## [Task instructions]
Your output must match the data word for word, with every line included.

## [Record set]
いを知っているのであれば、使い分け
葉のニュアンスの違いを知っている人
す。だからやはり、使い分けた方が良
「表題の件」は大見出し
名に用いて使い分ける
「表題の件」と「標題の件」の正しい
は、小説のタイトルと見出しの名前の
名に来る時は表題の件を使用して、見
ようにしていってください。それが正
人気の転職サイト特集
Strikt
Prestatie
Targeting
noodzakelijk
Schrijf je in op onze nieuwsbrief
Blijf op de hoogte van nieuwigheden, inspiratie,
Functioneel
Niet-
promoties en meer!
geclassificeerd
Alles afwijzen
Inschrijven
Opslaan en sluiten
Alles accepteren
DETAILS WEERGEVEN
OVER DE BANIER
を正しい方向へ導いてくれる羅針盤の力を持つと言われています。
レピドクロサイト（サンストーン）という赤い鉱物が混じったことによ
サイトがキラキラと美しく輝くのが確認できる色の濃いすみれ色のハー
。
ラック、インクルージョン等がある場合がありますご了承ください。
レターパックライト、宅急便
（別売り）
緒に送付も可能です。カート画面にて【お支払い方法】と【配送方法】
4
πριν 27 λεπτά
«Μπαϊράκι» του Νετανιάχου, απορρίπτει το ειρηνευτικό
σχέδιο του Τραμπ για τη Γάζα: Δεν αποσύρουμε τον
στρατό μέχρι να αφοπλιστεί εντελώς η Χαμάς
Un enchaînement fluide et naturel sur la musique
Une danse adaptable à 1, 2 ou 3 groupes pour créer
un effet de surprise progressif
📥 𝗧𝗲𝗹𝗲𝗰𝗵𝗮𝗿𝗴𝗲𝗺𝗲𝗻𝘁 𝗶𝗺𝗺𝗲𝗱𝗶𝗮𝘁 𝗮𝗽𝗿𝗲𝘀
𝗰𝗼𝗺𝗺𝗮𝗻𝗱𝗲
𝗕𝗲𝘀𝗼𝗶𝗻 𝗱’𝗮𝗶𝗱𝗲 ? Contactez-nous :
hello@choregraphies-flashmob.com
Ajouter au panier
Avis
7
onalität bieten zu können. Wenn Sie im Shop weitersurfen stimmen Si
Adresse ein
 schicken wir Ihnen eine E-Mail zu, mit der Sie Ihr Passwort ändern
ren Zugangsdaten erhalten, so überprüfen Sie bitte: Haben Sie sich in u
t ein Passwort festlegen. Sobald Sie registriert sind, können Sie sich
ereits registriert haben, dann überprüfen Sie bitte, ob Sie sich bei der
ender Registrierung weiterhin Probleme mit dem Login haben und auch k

## [Answer area]
いを知っているのであれば、使い分け
葉のニュアンスの違いを知っている人
す。だからやはり、使い分けた方が良
「表題の件」は大見出し
名に用いて使い分ける
「表題の件」と「標題の件」の正しい
は、小説のタイトルと見出しの名前の
名に来る時は表題の件を使用して、見
ようにしていってください。それが正
人気の転職サイト特集
Strikt
Prestatie
Targeting
noodzakelijk
Schrijf je in op onze nieuwsbrief
Blijf op de hoogte van nieuwigheden, inspiratie,
Functioneel
Niet-
promoties en meer!
geclassificeerd
Alles afwijzen
Inschrijven
Opslaan en sluiten
Alles accepteren
DETAILS WEERGEVEN
OVER DE BANIER
を正しい方向へ導いてくれる羅針盤の力を持つと言われています。
レピドクロサイト（サンストーン）という赤い鉱物が混じったことによ
サイトがキラキラと美しく輝くのが確認できる色の濃いすみれ色のハー
。
ラック、インクルージョン等がある場合がありますご了承ください。
レターパックライト、宅急便
（別売り）
緒に送付も可能です。カート画面にて【お支払い方法】と【配送方法】
4
πριν 27 λεπτά
«Μπαϊράκι» του Νετανιάχου, απορρίπτει το ειρηνευτικό
σχέδιο του Τραμπ για τη Γάζα: Δεν αποσύρουμε τον
στρατό μέχρι να αφοπλιστεί εντελώς η Χαμάς
Un enchaînement fluide et naturel sur la musique
Une danse adaptable à 1, 2 ou 3 groupes pour créer
un effet de surprise progressif
📥 𝗧𝗲𝗹𝗲𝗰𝗵𝗮𝗿𝗴𝗲𝗺𝗲𝗻𝘁 𝗶𝗺𝗺𝗲𝗱𝗶𝗮𝘁 𝗮𝗽𝗿𝗲𝘀
𝗰𝗼𝗺𝗺𝗮𝗻𝗱𝗲
𝗕𝗲𝘀𝗼𝗶𝗻 𝗱’𝗮𝗶𝗱𝗲 ? Contactez-nous :
hello@choregraphies-flashmob.com
Ajouter au panier
Avis
7
onalität bieten zu können. Wenn Sie im Shop weitersurfen stimmen Si
Adresse ein
 schicken wir Ihnen eine E-Mail zu, mit der Sie Ihr Passwort ändern
ren Zugangsdaten erhalten, so überprüfen Sie bitte: Haben Sie sich in u
t ein Passwort festlegen. Sobald Sie registriert sind, können Sie sich
ereits registriert haben, dann überprüfen Sie bitte, ob Sie sich bei der
ender Registrierung weiterhin Probleme mit dem Login haben und auch k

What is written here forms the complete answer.